* **Activity 1**: In the weekly foreign policy digest, which two underused groups does the quoted line say Sri Lanka can mobilize?
* **Activity 2**: Extend the weekly foreign policy digest past its last sentence.

* **Source passage**:
WEEKLY INSIGHTS: TUESDAY, 27 MARCH 2018

March 27, 2018        Reading Time: 2 minutes

Your weekly digest of foreign policy commentary*

Reading Time: 2 min read

Daniel Alphonsus highlights that the demographic dividend did not materialise in Sri Lanka. Image credit – kotelnyk / deposit photo

SRI LANKA COMMENTARY

 

Beyond FDI and FTAs: How Demographic Fracking Can Boost Sri Lanka’s Growth, The Daily FT, by Daniel Alphonsus, Fulbright Scholar, Harvard University

“Unlike much of the industrialised world, Sri Lanka has two major underutilised demographic pockets it can mobilise – women and migrant workers.”

  • Daniel Alphonsus argues that although Sri Lanka is unlikely to experience the extraordinary growth of East Asia, tapping into specific demographic groups could reap economic benefit.
  • In particular, Sri Lanka could (1) tap into the demographic groups of women, migrant workers, and the diaspora, and (2) redirect labour from the armed forces.
  • Increasing female participation in the labour force is likely to have the highest impact on economic growth in Sri Lanka and result in significant social dividends.

LKI Take: Sri Lanka may need to invest in extending its usual school hours. Studies show a positive correlation in Germany between extending afternoon hours at school and more women in the labour force.

ASIA COMMENTARY

 

Unpacking the Free and Open Indo-Pacific, War on the Rocks, by Jeff M. Smith, Heritage Foundation

“The Free and Open Indo-Pacific is a normative concept imbued with the values, principles and norms [that] Quad members see as underpinning the informal regional order.”

  • Jeff Smith explains how the term ‘Indo-Pacific’ differs from its newer iteration of a ‘free and open Indo-Pacific’—now favoured by the democratic ‘Quad’ of Japan, the US, Australia, and India.
  • While the term ‘Indo-Pacific’ re-imagined the Indian and Pacific Oceans as a single geographic and geopolitical space, the new iteration refers to a rules-based order that represents values like freedom, prosperity, transparency, and the rule of law.
  • Although the new iteration is not an anti-China containment policy, it represents a rules-based order that Quad countries consider to be threatened by a more assertive and ambitious China.

* **Excerpted data**:
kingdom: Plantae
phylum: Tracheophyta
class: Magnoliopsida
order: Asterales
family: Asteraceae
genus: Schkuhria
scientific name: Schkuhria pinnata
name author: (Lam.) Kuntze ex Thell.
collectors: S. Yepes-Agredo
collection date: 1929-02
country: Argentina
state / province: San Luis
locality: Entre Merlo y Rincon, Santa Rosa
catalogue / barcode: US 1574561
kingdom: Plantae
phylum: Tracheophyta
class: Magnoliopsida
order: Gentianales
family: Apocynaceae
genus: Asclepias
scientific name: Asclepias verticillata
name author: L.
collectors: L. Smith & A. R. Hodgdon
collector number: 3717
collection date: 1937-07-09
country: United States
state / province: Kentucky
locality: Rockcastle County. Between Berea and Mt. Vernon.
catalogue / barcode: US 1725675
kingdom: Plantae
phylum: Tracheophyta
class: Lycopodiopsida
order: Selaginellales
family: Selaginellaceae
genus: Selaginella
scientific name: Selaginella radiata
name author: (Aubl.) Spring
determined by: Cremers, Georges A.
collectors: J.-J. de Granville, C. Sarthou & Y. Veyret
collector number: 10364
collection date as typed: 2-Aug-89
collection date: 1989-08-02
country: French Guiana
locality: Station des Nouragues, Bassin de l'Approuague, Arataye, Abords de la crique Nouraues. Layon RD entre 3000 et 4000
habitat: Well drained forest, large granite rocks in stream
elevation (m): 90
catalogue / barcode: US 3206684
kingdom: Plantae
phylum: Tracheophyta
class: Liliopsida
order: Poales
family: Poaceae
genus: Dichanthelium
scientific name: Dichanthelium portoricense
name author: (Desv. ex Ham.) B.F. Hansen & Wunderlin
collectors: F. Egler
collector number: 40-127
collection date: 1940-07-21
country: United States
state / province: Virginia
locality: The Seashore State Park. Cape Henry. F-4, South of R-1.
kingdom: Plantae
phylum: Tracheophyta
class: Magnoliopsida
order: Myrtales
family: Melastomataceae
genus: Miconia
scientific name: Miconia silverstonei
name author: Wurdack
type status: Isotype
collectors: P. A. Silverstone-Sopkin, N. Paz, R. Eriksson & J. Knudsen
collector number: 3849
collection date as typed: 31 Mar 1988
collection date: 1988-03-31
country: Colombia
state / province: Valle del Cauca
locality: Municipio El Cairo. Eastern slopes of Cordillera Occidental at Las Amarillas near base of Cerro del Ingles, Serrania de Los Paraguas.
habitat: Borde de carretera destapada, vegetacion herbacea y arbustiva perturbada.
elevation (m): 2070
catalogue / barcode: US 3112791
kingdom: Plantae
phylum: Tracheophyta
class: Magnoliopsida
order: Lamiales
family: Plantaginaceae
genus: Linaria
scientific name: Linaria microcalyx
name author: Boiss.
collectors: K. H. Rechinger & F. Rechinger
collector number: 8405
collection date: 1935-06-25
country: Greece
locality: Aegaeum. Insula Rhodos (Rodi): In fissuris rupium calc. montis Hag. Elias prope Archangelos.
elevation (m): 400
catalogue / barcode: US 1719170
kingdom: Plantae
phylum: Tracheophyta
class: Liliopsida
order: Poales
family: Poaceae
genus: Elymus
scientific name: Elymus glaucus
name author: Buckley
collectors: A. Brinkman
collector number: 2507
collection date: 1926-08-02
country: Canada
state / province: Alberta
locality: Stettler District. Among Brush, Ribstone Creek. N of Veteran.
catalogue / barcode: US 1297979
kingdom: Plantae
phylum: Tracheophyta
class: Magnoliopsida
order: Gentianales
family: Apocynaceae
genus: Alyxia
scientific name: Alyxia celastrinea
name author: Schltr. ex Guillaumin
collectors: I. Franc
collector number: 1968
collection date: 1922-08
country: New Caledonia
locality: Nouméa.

* **Your response 1**: Women and migrant workers.

* **Your response 2**:
LKI Take: Smaller states stand to benefit from a free and open Indo-Pacific. However, the task of ensuring substantial compliance with this vision’s inherent norms, like freedom of navigation, may call for a normative code.

GLOBAL COMMENTARY

 

Pax Trumpia, Project Syndicate, by Joschka Fischer, former German Foreign Minister and Vice Chancellor from 1998-2005

“Chinese leaders are probably privately celebrating the Trump administration’s promise to ‘make America great again,’ because, so far, it has merely undercut US interests.”

  • Joschka Fischer argues that President Trump’s protectionist policies are not just related to trade, but also to the departure of the US from the post-war rules-based order and from Pax Americana.
  • Protectionist policies by the US will negatively affect Europe since Germany—Europe’s largest economy—relies on open markets and free trade and is vulnerable to trade barriers by the US.
  • Disturbed transatlantic trade relations will push Europe closer to China, and Europe’s most difficult challenge will be in striking a balance between the East and West.

LKI Take: Smaller states like Sri Lanka are arguably the main beneficiaries of multilateralism and free trade, and therefore, should lobby major powers like Germany and China to maintain that system despite the current US position.

*Written by Barana Waidyatilake and Malinda Meegoda, and edited by Anishka De Zylva. The opinions expressed in this Weekly Brief are the authors’ own and not the institutional views of LKI, and do not necessarily reflect the position of any other institution or individual with which the authors are affiliated.